Verweerster heeft tussentijds ingezet op een toetsing van alle stofnamen en indicaties op de add-onlijst aan (onder meer) het kostencriterium, hetgeen heeft geleid tot de bestreden beslissing om 28 stofnamen en indicaties met ingang van 1 januari 2014 van deze lijst te verwijderen. De financiële omvang van de verwijderde stofnamen en indicaties bedraagt blijkens paragraaf 3.2 van bijlage 1 van het rapport ‘Beoordeling updaterelease DOT 2014 (RZ14b)’ van verweerster van november 2013 afgerond € 130 miljoen voor 70 ziekenhuizen. Ter vergelijking is in het rapport vermeld dat de add-onlijst in 2012 een financiële omvang van in totaal afgerond € 1,1 miljard voor 70 ziekenhuizen vertegenwoordigde.

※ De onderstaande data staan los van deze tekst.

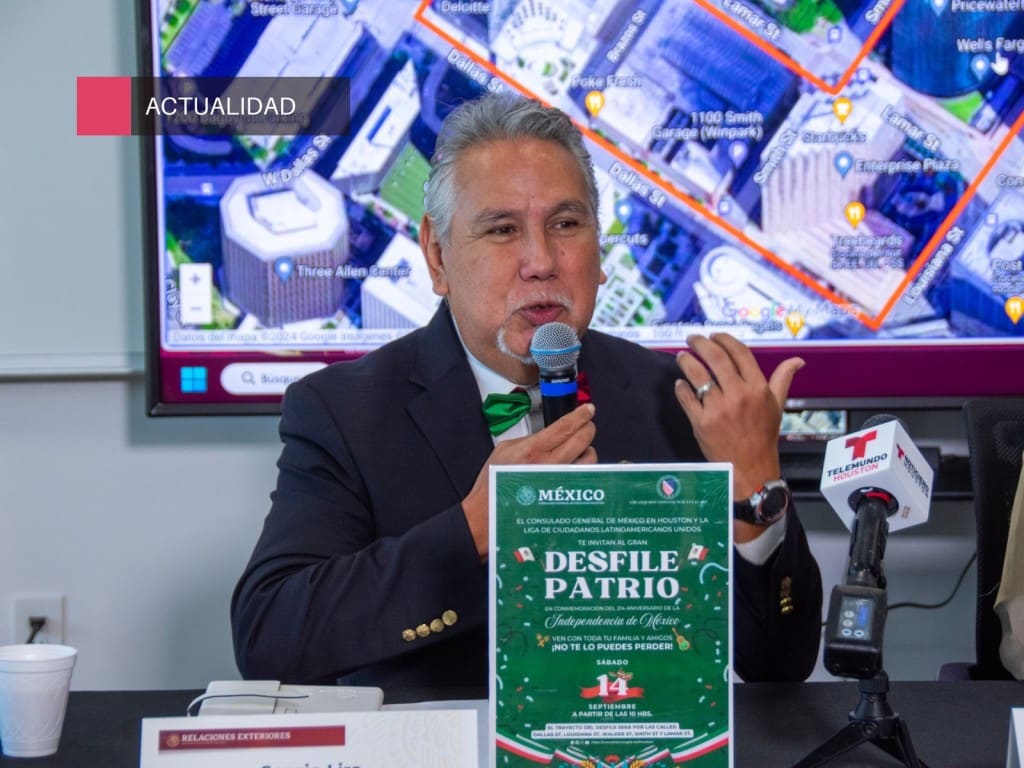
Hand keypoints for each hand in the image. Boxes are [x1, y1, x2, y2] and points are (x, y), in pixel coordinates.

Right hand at [462, 403, 597, 558]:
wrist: (489, 513)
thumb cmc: (494, 483)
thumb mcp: (505, 449)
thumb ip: (530, 439)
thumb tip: (550, 434)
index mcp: (532, 450)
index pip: (565, 427)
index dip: (581, 415)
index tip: (588, 409)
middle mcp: (548, 466)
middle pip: (582, 440)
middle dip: (588, 428)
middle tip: (586, 425)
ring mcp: (559, 482)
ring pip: (589, 460)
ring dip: (587, 450)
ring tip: (580, 449)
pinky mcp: (563, 496)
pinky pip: (583, 478)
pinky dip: (583, 469)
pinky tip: (576, 467)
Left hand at [674, 334, 802, 500]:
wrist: (751, 468)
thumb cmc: (763, 435)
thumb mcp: (776, 405)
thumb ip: (783, 379)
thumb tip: (797, 361)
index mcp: (757, 388)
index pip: (739, 352)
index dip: (724, 339)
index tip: (713, 335)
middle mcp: (738, 395)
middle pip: (715, 358)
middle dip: (700, 343)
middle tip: (692, 338)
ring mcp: (718, 409)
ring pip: (697, 375)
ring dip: (686, 361)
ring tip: (682, 356)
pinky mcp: (701, 422)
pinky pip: (686, 398)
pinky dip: (681, 388)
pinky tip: (680, 383)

Verweerster heeft naar het oordeel van de voorzieningenrechter (nog) niet voldoende gemotiveerd welk zwaarwegend belang op dit moment nog met de schoning van de lijst gediend is en hoe dat belang is afgewogen tegenover de belangen van verzoekers. Zij wijst er op dat zij dit heeft aangekondigd en daarom daartoe gehouden is. Voorts heeft verweerster niet gewezen op een materieel effect, dat met de wijziging van de add-onlijst wordt beoogd.
De voorzieningenrechter neemt in de eerste plaats in aanmerking dat, gelet op het door de minister overgenomen advies, vaststaat dat de situatie waarin stofnamen en indicaties op de add-onlijst voorkomen die niet aan het kostencriterium zijn getoetst op termijn zal worden beëindigd en dat het kostencriterium zal worden verlaten. Anderzijds neemt de voorzieningenrechter in aanmerking dat verzoekers aannemelijk hebben gemaakt dat de beslissing van verweerster niet te verwaarlozen gevolgen kan hebben voor de contractering 2014. Verweerster heeft eerst bij circulaire van 16 oktober 2013 haar beslissing over de verwijdering van de stofnamen en indicaties van de add-onlijst openbaar gemaakt aan onder andere individuele ziekenhuizen en zorgverzekeraars. Vóór deze datum had verweersters beslissing een voorlopig karakter en was alleen (vertrouwelijk) medegedeeld aan brancheorganisaties. Gelet hierop kon pas vanaf de openbaarmaking van de circulaire de beslissing van verweerster in volle omvang worden betrokken bij de onderhandelingen in het kader van de contractering 2014. Aangezien de onderhandelingen toen in sommige gevallen al waren afgerond en zich in andere gevallen in een afrondend stadium bevonden, leidde dit ertoe dat reeds gemaakte afspraken nu moeten worden aangepast.
Gezien het voorgaande ziet de voorzieningenrechter aanleiding het verzoek om voorlopige voorziening toe te wijzen op de hierna te melden wijze.